Go through the entries below. Copy out every line that contains "Minified".

(Record set begins)

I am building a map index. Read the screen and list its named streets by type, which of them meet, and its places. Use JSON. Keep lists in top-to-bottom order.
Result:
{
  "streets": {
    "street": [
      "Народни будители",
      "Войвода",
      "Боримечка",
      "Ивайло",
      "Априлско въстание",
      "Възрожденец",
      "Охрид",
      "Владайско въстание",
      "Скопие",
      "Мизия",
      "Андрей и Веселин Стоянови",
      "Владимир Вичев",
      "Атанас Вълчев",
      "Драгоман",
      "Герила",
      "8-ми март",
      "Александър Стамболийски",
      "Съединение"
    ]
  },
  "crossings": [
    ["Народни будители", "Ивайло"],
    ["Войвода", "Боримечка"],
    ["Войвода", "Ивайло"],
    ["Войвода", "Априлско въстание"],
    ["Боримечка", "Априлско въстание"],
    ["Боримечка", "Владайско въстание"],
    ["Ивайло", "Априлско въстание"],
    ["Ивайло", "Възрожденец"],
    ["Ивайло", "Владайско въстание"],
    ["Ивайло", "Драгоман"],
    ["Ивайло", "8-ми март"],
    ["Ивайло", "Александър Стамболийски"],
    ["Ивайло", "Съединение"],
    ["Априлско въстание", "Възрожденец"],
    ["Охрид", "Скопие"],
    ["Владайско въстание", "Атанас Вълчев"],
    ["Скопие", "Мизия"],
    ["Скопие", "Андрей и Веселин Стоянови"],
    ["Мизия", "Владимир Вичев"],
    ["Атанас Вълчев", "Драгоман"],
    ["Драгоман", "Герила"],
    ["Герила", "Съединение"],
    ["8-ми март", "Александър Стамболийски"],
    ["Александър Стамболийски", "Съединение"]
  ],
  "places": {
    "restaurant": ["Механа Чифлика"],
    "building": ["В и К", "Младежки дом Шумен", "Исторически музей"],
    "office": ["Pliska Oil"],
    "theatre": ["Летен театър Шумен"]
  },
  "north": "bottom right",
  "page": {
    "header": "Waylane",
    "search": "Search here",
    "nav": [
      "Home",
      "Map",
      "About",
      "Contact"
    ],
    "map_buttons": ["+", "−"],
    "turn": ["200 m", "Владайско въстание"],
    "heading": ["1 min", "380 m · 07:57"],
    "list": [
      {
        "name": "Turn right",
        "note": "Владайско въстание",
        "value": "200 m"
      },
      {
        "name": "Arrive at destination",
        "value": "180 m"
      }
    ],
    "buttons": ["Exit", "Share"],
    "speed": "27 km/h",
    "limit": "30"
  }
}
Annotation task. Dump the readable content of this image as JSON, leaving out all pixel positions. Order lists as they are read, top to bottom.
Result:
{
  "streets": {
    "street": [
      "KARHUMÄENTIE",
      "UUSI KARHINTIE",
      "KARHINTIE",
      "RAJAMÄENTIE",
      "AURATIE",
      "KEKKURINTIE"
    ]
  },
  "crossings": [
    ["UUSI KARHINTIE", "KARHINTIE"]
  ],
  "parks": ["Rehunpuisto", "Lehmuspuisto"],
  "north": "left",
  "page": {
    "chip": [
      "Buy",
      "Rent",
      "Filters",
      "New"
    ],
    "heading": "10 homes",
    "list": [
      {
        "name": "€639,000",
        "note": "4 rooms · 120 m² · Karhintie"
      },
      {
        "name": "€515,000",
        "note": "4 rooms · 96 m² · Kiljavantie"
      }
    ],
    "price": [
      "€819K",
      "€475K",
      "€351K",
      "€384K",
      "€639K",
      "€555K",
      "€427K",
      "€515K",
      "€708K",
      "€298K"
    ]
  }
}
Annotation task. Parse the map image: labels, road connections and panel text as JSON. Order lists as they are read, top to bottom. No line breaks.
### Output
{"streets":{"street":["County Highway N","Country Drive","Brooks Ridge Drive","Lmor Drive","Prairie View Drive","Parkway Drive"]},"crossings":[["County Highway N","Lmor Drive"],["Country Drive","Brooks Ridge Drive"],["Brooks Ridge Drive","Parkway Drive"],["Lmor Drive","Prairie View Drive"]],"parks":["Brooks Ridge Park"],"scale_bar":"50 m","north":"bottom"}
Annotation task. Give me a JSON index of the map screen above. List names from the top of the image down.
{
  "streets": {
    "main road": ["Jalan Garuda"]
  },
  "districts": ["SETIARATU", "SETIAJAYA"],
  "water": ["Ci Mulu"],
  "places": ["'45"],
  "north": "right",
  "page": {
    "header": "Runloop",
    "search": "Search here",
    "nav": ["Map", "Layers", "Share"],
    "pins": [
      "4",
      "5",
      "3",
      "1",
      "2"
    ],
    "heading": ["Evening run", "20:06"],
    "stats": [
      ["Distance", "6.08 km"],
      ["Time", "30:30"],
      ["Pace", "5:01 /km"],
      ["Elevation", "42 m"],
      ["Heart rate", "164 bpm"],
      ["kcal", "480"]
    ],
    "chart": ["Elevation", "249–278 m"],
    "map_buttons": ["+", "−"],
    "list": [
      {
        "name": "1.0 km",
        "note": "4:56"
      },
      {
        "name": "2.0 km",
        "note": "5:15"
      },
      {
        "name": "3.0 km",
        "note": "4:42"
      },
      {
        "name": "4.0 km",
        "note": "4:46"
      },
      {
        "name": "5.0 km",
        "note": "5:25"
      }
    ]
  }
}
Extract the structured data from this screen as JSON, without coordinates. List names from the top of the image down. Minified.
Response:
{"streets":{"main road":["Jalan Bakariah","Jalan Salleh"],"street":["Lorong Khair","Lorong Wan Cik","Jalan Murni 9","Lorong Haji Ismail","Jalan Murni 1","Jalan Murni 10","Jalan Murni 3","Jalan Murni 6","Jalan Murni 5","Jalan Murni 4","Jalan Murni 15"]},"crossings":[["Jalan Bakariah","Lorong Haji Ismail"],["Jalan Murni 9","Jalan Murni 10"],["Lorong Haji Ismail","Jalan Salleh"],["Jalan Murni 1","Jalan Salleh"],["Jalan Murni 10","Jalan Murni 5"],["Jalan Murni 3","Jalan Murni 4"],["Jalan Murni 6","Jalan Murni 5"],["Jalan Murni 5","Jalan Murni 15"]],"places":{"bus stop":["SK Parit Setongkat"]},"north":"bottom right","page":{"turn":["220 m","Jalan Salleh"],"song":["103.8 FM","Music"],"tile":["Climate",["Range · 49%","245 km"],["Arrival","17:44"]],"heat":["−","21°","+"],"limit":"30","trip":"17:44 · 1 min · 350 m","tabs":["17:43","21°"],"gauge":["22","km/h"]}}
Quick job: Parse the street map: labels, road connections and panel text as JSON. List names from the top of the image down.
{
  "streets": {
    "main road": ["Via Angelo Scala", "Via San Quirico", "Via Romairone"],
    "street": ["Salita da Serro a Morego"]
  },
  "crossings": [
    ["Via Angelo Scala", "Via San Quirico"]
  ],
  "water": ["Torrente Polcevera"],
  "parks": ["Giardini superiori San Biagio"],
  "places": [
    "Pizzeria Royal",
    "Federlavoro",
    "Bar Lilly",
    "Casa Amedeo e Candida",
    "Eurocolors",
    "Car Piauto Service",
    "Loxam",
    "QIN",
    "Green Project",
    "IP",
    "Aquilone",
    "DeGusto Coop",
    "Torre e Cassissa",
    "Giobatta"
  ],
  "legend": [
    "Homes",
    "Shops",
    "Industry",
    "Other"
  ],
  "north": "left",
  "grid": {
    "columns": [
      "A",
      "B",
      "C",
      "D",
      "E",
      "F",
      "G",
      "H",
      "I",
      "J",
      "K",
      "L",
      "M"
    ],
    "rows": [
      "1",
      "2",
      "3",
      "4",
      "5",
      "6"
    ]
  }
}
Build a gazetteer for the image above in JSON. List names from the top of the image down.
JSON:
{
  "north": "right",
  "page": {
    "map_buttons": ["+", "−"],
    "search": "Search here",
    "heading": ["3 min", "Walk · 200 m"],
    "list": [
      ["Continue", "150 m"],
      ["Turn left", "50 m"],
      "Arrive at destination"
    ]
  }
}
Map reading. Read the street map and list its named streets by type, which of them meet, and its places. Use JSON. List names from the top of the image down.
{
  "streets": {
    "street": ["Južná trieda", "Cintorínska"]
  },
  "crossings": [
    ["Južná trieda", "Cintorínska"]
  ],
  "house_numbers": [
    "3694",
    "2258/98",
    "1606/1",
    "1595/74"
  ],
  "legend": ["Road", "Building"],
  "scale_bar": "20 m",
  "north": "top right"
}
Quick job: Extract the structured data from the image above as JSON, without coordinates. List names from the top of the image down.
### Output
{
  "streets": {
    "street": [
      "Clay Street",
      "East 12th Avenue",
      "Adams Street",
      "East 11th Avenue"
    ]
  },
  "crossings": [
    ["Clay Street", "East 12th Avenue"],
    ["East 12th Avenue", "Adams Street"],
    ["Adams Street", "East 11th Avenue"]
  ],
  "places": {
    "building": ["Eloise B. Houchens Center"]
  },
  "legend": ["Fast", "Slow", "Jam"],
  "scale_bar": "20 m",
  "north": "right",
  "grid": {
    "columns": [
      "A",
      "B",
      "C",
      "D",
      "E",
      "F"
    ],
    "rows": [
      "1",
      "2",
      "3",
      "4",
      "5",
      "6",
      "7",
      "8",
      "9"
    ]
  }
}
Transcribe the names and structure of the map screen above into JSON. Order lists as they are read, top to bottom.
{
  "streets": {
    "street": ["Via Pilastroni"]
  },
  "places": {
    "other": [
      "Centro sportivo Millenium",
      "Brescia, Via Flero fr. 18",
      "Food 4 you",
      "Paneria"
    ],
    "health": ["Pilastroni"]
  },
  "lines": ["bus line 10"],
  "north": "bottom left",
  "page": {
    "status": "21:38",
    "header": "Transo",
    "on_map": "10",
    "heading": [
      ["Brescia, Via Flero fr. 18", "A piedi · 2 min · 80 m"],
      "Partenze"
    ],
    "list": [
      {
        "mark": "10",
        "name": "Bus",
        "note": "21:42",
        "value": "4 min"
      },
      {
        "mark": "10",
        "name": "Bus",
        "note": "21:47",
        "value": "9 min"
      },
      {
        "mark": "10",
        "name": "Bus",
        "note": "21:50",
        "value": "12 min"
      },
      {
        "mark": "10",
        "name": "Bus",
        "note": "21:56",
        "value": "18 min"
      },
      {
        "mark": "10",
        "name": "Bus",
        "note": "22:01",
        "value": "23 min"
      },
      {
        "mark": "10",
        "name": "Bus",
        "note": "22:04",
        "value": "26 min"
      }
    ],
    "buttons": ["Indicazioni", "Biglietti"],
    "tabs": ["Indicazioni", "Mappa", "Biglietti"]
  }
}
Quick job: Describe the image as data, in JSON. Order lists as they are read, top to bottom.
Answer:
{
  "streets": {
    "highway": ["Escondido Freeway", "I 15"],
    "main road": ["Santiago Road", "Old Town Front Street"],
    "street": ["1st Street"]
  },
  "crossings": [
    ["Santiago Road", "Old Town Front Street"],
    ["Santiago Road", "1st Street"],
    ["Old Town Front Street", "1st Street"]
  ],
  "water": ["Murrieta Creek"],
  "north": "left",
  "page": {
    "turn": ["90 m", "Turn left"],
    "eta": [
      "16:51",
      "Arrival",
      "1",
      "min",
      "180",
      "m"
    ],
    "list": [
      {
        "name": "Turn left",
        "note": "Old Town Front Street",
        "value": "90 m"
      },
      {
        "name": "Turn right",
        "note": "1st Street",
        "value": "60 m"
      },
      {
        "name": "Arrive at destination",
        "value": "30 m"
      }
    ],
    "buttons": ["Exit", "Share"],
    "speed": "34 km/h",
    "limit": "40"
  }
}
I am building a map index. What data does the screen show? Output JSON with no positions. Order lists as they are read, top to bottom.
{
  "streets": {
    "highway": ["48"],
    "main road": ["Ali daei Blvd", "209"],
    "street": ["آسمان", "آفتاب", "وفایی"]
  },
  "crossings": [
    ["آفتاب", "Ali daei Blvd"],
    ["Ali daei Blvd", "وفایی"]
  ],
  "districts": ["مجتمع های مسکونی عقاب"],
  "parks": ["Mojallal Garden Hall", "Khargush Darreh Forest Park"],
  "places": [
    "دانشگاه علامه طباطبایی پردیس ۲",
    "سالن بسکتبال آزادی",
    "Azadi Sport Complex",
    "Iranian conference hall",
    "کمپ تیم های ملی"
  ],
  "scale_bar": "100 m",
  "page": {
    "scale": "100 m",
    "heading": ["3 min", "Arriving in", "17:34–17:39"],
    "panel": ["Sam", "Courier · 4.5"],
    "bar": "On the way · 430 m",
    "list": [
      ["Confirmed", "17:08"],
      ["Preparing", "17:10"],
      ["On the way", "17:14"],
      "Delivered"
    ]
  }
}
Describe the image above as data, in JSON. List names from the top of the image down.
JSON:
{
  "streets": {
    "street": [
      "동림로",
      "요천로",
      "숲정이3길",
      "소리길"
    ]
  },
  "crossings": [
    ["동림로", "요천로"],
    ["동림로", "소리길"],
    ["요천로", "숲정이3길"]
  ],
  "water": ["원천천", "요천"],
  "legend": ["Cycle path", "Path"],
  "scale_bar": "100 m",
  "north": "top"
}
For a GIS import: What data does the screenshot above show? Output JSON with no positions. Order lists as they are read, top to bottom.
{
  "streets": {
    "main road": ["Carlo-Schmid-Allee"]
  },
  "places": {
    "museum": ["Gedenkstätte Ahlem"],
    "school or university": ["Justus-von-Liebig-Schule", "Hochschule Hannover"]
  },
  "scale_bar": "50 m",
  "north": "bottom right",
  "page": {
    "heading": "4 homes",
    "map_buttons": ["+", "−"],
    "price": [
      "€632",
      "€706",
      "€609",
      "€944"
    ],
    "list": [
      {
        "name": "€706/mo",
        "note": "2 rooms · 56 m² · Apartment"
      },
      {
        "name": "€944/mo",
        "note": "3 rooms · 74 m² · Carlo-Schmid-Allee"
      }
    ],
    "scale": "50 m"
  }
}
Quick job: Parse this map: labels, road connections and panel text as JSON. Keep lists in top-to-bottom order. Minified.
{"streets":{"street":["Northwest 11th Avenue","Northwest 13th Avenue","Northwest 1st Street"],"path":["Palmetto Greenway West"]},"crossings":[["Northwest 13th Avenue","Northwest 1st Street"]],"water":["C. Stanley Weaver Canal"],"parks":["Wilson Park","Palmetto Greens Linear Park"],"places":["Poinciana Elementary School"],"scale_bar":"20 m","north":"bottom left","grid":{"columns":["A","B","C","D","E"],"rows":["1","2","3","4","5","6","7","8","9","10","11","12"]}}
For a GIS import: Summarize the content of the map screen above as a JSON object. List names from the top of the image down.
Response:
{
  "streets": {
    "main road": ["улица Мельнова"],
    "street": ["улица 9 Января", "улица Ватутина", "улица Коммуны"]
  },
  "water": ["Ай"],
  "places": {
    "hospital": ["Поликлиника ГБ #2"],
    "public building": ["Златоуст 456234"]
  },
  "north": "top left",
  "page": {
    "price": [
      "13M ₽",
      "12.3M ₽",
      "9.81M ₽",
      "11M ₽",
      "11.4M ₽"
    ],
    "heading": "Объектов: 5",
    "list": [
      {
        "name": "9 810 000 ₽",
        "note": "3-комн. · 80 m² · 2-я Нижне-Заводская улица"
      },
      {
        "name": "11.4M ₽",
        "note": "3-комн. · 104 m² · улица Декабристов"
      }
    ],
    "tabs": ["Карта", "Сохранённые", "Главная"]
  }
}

(Record set ends)

- [Solution for this exercise]
Extract the structured data from this screen as JSON, without coordinates. List names from the top of the image down. Minified.
Quick job: Parse this map: labels, road connections and panel text as JSON. Keep lists in top-to-bottom order. Minified.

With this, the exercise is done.